[Start of PAGE TEXT]

Mr. Trump centered his campaign on sealing the U.S.-Mexican border and deporting undocumented immigrants by the millions.
He promised to impose sweeping tariffs to strengthen domestic industries.
And in the final weeks of the campaign, he made a flurry of expensive financial promises to different sectors of the electorate, promising to abolish taxes on tips, overtime pay and Social Security benefits.
His closing message boiled down to blaming Ms. Harris for all the perceived failures of the unpopular Biden administration, under the slogan “Kamala Broke It. Trump Will Fix It.”
With polls showing the electorate hungry for change, that message — and Ms. Harris’s status as the sitting vice president — helped deliver him victory.
The seesaw election of 2024 began with widespread voter disaffection with the presumed nominees of both parties, Mr. Trump and Mr. Biden.
Voters saw both men as too old and neither as a fresh beginning for a nation weary of conflict, division and economic dislocation.
But in June, in their first presidential debate, Mr. Biden stumbled badly, appearing aged and at times incoherent.
Two weeks later, Mr. Trump survived an assassination attempt in Butler, Pa., buoying his image as an almost indestructible leader with fresh new evidence: photos of him, blood streaked across his face, fist aloft, shouting, “Fight, fight, fight.”
He headed into the Republican convention that month with a clear and widening lead in the polls, anticipating a November landslide.
But Mr. Biden’s withdrawal from the race just three days after the convention unleashed a surge of Democratic relief and enthusiasm for Ms. Harris that reset the race and made it what was expected to be among the closest in modern American history.
Ms. Harris, backed by scores of Republicans, including many from Mr. Trump’s administration, tried to make the case that he harbored authoritarian and bigoted impulses and was a true threat to democracy.
In the closing weeks, she and others began calling him a fascist, as Mr. Trump’s campaigning became darker, more threatening and more xenophobic.
Many of the ads by the Trump campaign or supporting it leaned on images of migrants storming the border, mug shots of Hispanic criminals and open hostility toward transgender people, appealing to fear and distrust.
The former president called the vice president lazy, stupid and “dumb as a rock.”
The violence in his rhetoric amped up as well.
He promised a “bloody story” in the mass deportation of criminal aliens, suggested he would give police free rein for “one rough hour” to end crime and said he would use the military against what he called “the enemy from within.”
In his campaign’s final days, he suggested that one of his fiercest Republican critics, former Representative Liz Cheney, should be put on a battlefield “with nine barrels shooting at her.”
None of it meaningfully dented his appeal, which rested on his promise of what he called an American “comeback” under his leadership.

[End of PAGE TEXT]

TASKS AND EXERCISES:
A) In the election article, where did Mr. Trump survive an assassination attempt?
B) Please restate the election article starting at the words "Ms. Harris, backed" and ending after "fear and distrust.". Switch "fascist" for "tyrant".

[Start of GIVEN INFORMATION]

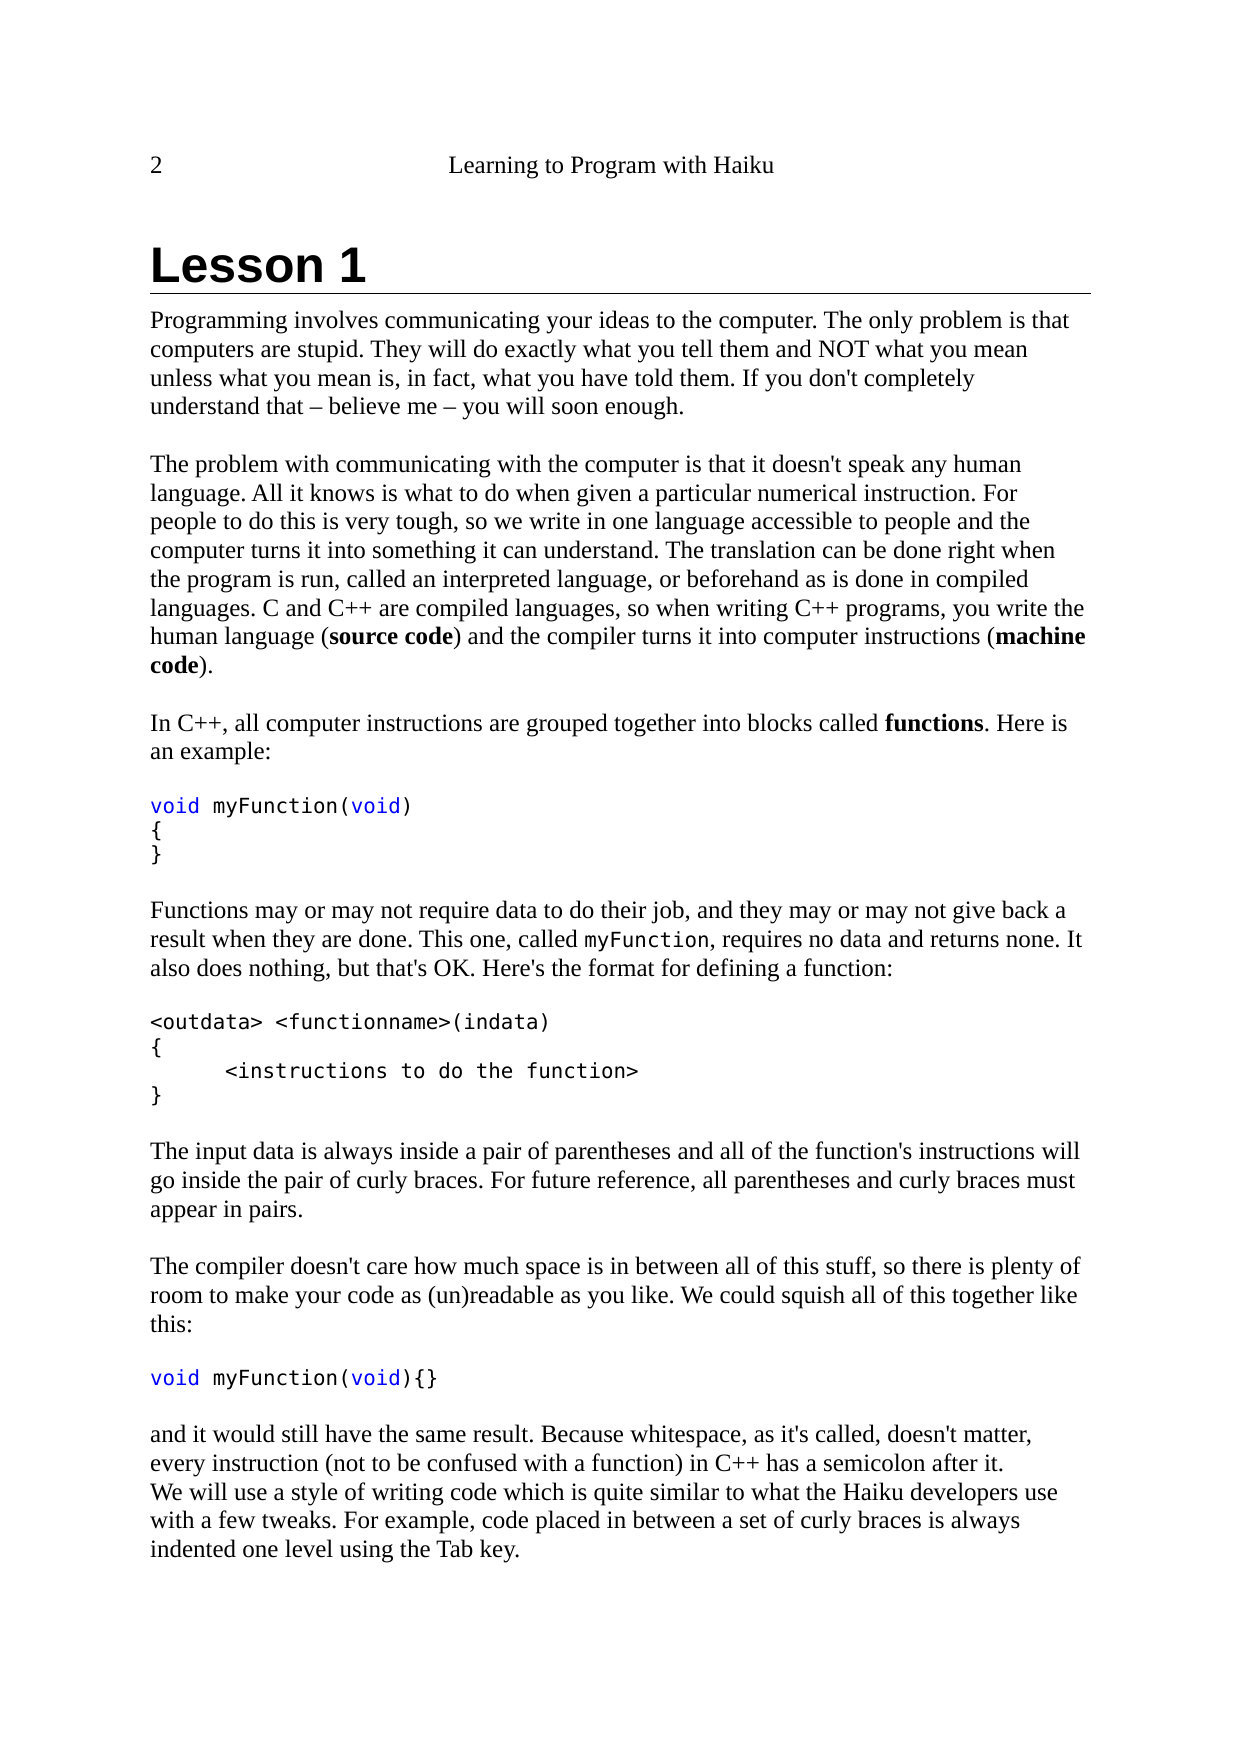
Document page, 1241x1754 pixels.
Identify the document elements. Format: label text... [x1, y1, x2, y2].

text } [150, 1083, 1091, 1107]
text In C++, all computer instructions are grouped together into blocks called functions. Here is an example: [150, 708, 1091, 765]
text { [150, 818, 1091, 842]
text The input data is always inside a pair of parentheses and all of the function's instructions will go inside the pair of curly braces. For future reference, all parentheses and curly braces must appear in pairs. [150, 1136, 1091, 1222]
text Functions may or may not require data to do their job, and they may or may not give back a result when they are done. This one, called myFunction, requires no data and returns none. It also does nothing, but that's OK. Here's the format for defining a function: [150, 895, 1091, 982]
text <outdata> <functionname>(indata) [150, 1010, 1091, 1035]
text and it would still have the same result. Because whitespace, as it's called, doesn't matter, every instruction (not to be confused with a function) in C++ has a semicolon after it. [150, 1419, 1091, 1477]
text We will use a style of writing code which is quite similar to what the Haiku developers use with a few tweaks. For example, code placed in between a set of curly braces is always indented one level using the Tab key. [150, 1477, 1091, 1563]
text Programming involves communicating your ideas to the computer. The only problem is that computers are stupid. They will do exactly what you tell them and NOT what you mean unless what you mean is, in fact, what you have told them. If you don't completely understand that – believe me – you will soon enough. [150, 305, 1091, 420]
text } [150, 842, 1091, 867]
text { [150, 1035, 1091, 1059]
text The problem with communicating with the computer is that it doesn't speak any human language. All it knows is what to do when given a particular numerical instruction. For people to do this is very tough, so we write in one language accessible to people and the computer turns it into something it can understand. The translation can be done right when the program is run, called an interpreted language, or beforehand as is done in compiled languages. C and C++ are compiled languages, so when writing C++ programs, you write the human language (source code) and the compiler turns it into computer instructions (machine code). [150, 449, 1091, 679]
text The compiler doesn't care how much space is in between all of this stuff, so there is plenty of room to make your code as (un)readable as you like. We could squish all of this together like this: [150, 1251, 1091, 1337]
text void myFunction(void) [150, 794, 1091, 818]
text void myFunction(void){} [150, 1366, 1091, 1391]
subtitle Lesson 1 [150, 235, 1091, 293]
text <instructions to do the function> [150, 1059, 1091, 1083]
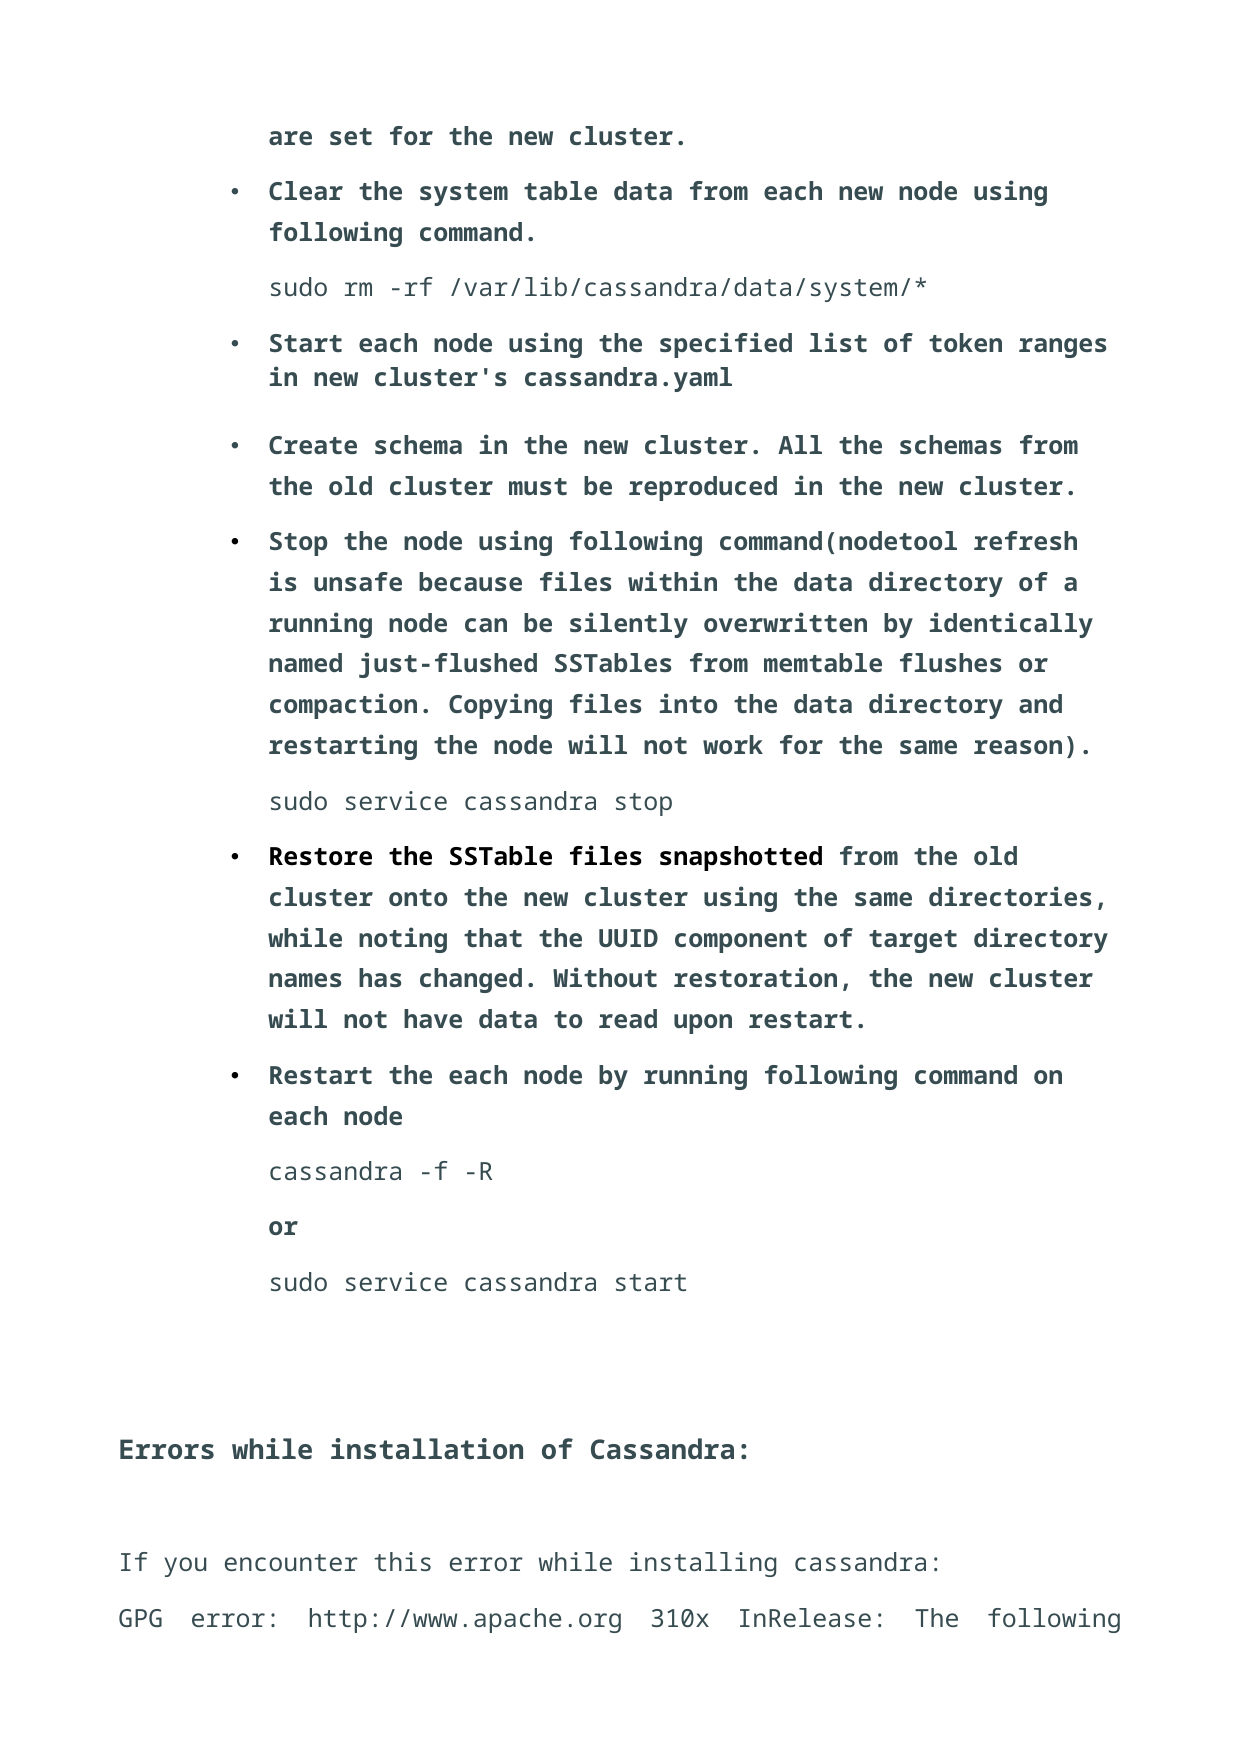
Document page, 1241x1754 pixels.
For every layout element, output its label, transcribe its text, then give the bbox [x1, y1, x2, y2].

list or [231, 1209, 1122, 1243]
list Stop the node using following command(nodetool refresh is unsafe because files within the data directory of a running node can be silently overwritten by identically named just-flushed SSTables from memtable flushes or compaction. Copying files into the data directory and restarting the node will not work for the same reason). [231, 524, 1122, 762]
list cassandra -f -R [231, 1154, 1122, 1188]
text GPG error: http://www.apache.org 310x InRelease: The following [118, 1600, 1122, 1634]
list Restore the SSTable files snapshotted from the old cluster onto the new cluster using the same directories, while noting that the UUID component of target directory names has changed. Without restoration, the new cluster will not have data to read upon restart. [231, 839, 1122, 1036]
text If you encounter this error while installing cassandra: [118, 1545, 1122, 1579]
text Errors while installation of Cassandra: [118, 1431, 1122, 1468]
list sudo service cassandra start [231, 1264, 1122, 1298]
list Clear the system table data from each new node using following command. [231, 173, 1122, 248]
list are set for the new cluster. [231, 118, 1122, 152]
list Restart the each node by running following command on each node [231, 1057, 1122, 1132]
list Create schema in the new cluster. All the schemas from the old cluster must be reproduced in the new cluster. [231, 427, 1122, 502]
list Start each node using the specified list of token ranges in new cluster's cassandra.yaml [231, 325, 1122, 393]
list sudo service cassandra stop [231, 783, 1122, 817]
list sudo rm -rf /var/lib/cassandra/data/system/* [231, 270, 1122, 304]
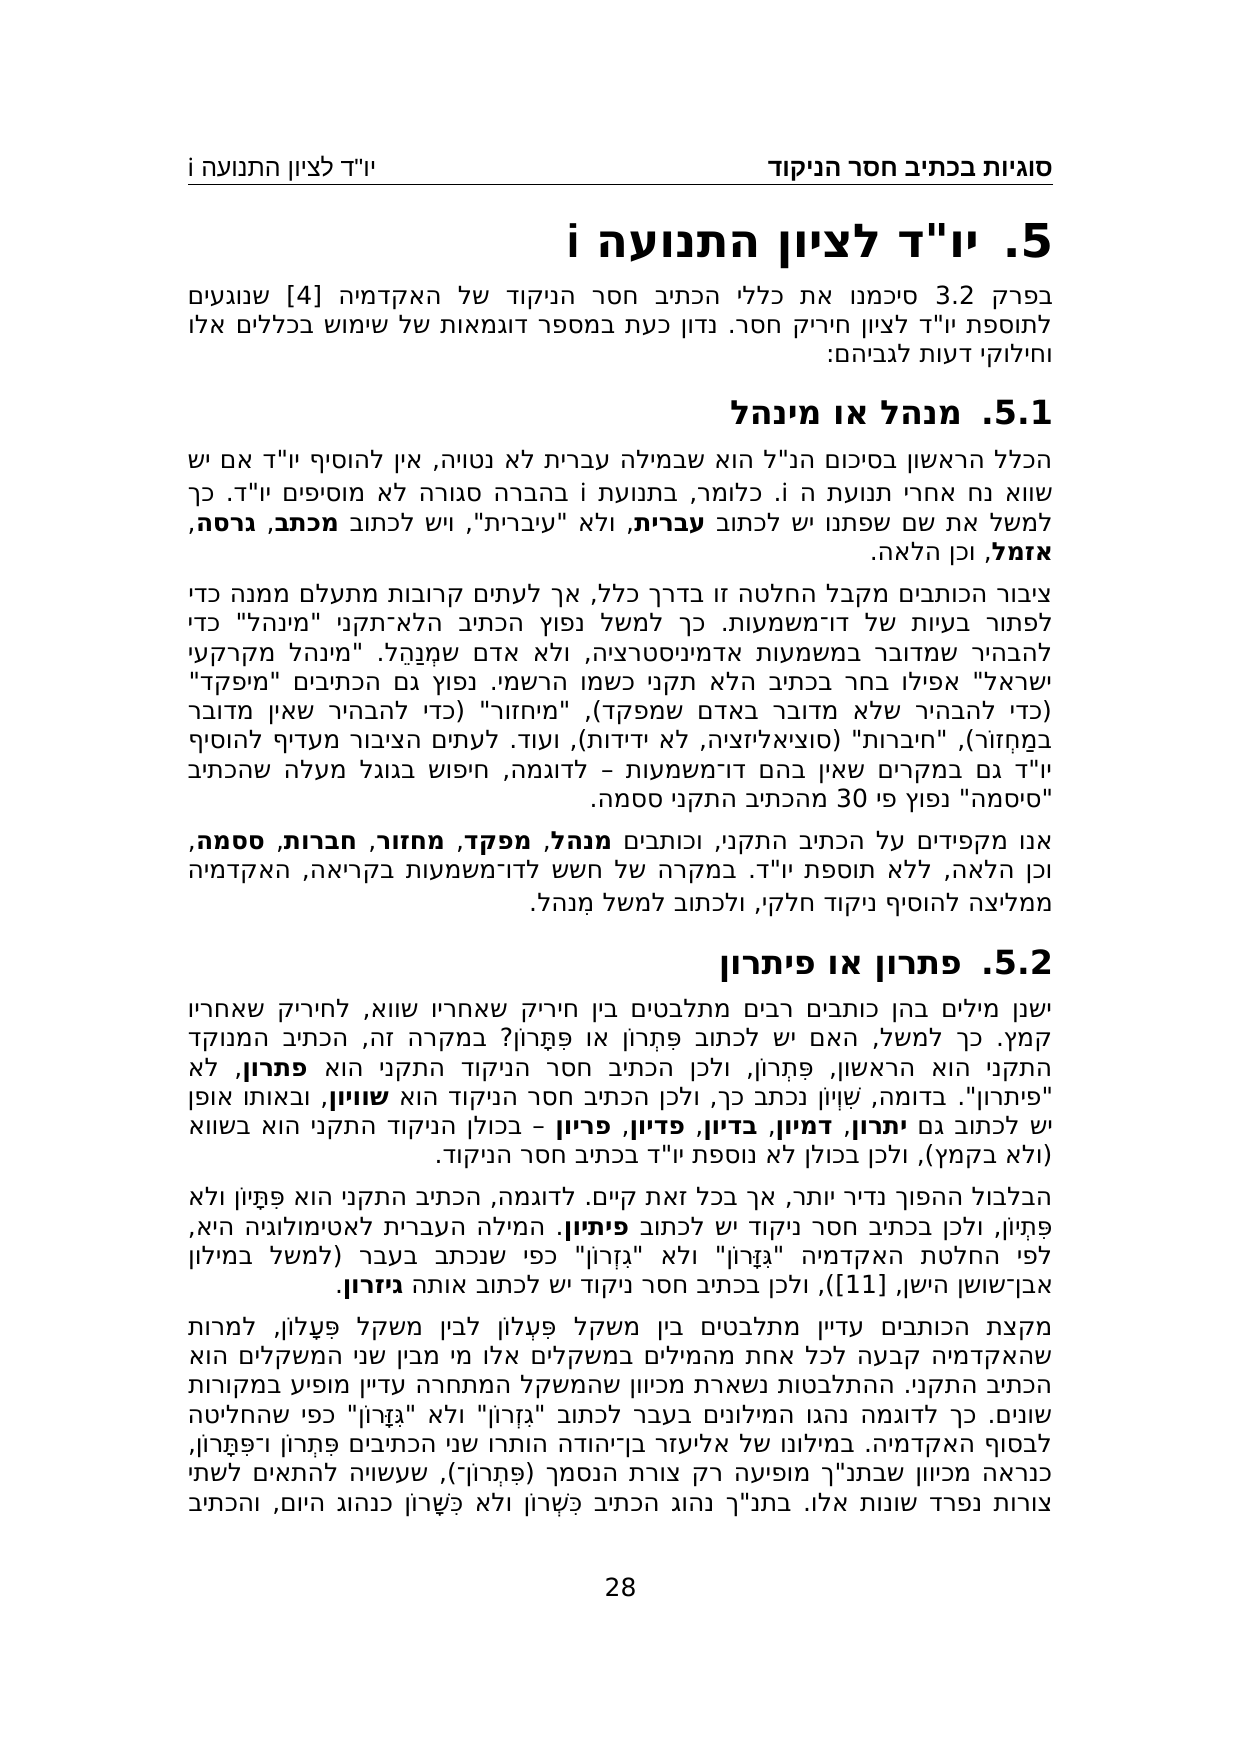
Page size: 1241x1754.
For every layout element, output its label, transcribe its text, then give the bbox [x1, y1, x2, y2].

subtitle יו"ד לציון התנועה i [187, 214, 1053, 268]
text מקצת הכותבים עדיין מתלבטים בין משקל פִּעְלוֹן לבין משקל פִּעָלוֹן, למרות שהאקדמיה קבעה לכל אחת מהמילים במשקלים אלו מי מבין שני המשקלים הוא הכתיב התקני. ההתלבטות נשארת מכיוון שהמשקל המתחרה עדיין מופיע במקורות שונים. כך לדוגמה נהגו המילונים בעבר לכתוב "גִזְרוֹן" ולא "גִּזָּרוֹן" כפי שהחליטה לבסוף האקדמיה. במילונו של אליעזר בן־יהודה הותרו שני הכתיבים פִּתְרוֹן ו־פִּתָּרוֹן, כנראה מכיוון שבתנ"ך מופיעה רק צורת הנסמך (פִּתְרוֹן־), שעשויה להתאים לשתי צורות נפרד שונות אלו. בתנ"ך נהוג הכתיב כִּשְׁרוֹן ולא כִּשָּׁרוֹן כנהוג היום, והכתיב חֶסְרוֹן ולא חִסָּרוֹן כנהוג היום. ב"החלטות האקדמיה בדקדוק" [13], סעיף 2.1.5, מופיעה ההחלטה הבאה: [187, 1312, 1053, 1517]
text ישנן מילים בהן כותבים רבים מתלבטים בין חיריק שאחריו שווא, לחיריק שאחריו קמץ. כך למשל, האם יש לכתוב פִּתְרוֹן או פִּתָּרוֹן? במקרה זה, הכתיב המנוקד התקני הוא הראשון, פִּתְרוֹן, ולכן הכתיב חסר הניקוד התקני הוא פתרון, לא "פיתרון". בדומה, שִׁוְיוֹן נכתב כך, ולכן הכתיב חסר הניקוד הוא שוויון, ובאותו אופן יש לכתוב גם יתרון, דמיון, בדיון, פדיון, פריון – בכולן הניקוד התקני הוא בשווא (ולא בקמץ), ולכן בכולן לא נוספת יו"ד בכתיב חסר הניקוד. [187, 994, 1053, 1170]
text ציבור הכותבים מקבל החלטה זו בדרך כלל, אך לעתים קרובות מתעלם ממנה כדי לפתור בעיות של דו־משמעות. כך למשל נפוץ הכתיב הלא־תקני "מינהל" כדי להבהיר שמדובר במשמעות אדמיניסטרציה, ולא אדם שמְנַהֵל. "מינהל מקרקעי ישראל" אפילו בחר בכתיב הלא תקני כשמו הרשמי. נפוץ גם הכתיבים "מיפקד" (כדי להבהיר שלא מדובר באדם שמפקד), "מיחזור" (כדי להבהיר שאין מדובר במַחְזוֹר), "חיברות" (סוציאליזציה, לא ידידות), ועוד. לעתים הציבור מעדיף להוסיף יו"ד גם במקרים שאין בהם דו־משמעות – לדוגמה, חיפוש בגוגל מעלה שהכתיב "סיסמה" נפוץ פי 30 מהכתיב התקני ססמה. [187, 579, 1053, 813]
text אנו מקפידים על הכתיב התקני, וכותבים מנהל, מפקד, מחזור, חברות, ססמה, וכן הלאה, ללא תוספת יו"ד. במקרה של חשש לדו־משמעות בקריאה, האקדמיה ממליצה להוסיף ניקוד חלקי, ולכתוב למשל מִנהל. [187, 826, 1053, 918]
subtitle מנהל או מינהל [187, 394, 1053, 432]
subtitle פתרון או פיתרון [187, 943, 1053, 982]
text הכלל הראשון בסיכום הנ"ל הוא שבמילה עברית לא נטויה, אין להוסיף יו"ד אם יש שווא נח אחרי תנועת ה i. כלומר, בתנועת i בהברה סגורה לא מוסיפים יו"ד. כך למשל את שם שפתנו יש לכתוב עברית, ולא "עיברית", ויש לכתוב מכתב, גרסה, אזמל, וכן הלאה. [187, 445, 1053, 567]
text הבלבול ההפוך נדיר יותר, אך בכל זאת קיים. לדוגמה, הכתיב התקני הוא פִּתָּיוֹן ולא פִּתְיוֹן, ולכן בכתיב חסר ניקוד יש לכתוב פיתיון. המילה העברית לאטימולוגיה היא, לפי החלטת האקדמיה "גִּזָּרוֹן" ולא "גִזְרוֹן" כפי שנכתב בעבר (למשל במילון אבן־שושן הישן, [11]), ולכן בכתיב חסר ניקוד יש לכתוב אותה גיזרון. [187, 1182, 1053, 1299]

[End of GIVEN INFORMATION]

OUTPUTS FOR THE TASKS:
A) Butler, Pa.

B)
Ms. Harris, backed by scores of Republicans, including many from Mr. Trump’s administration, tried to make the case that he harbored authoritarian and bigoted impulses and was a true threat to democracy.
In the closing weeks, she and others began calling him a tyrant, as Mr. Trump’s campaigning became darker, more threatening and more xenophobic.
Many of the ads by the Trump campaign or supporting it leaned on images of migrants storming the border, mug shots of Hispanic criminals and open hostility toward transgender people, appealing to fear and distrust.